This article was first published on LobeLog.
Alongside the wave of Syrian Kurdish refugees into Turkey this month is an equally unsettling story: alarming gains by the Islamic State in an offensive against a potential ally. Syria’s Kurds carved out their own regional bastion extending west from their main base in the extreme northeast corner of Syria. For two years they have fiercely defended their lands against the Islamic State and other extremists, employing many thousands of veteran Kurdish fighters.
Yet due to these fighters’ ties with the militant leftist Kurdistan Workers Party (PKK)—a designated terrorist organization in the United States and Turkey—and an alliance of convenience of sorts with the Assad regime, the US and the Islamic State’s (ISIS or ISIL) other foes have held them at arm’s length. Stemming from all this could be severe damage to, and possibly the eventual loss of one of the most effective contingents of indigenous anti-ISIL boots on the ground in Syria.
The Syrian Kurdish World
Comprising roughly 9 percent of the Syrian population, Syrian Kurds mostly inhabit the country’s extreme northeast al-Hasakah Governorate wedged between Iraq and Turkey, large swathes of real estate across northern Syria extending westward. Since 1970, the Kurds have had profound differences with the authoritarian Assad regime, toward which their leading parties pose a threat. So the PKK and other Kurdish parties seeking independence or greater autonomy were banned and suppressed.

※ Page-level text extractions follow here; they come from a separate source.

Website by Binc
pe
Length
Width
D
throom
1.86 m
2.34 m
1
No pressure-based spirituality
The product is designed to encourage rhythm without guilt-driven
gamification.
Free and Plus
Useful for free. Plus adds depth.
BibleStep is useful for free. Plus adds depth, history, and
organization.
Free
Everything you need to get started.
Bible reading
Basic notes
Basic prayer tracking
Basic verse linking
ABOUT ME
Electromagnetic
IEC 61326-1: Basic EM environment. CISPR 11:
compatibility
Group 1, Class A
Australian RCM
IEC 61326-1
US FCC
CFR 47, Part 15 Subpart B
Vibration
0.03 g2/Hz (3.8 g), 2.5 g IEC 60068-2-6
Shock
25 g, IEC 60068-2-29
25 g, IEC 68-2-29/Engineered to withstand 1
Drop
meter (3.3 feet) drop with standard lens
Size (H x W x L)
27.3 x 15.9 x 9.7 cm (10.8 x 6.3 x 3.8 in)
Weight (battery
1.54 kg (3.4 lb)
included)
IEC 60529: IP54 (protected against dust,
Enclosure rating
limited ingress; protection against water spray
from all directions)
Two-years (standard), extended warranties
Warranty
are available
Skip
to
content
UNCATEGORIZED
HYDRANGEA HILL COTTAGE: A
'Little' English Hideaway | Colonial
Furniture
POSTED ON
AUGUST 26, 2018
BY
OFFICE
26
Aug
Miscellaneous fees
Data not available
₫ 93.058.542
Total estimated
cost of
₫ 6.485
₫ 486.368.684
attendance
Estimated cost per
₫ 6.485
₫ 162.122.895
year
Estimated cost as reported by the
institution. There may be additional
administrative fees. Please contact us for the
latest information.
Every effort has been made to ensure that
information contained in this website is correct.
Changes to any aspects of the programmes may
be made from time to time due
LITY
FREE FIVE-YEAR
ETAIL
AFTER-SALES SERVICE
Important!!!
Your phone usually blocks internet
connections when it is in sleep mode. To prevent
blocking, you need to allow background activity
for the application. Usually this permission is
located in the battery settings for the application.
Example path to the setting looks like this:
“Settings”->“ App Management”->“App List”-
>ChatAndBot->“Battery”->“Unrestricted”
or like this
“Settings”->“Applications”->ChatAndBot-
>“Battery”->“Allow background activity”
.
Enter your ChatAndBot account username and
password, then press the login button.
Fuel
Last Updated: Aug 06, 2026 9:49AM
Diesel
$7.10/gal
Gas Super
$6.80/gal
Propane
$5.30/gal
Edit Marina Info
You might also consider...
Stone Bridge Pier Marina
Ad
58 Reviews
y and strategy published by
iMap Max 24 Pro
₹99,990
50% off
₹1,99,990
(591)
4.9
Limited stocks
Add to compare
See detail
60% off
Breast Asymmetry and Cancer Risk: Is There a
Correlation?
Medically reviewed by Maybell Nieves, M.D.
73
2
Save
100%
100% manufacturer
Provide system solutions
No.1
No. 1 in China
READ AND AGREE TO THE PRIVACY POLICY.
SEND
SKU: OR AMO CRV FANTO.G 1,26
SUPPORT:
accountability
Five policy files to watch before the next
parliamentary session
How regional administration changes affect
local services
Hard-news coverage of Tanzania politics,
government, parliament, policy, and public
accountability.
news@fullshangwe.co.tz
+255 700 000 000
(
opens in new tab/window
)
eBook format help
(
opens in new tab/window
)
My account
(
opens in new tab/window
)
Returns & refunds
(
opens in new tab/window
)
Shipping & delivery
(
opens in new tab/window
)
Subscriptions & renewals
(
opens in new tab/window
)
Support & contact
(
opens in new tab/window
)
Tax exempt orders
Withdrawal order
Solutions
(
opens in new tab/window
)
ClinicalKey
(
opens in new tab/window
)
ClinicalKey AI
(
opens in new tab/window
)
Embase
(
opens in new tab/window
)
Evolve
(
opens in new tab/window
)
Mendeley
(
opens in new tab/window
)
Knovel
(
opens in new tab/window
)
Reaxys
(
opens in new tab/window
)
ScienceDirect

Still, given Syria’s adversarial relationship with Turkey, Damascus turned a turned a blind eye toward (or was unable to prevent) PKK operations against Turkish targets during various periods, especially between 1980-99. With or without central government approval, many PKK elements have also been sheltered in Kurdish northwestern Iran and northern Iraq (the latter resulting in numerous Turkish anti-PKK air strikes in Iraqi Kurdistan over the past 20 years).
Despite past differences, Syrian Kurds opted not to attack Syrian forces and maintained a rather distant relationship with Damascus. Since Kurds in Turkey, Iraq, Iran and Syria have had an uneasy relationship with non-Kurdish rulers and local communities for a very long time, Syrian Kurds were wary of Sunni Arab Syrian rebels. That fear grew with the increasing Muslim militancy of large numbers of rebels. So, for over two years, markedly secular Kurds, mostly alone, successfully fought off first the al-Nusra Front and then ISIL.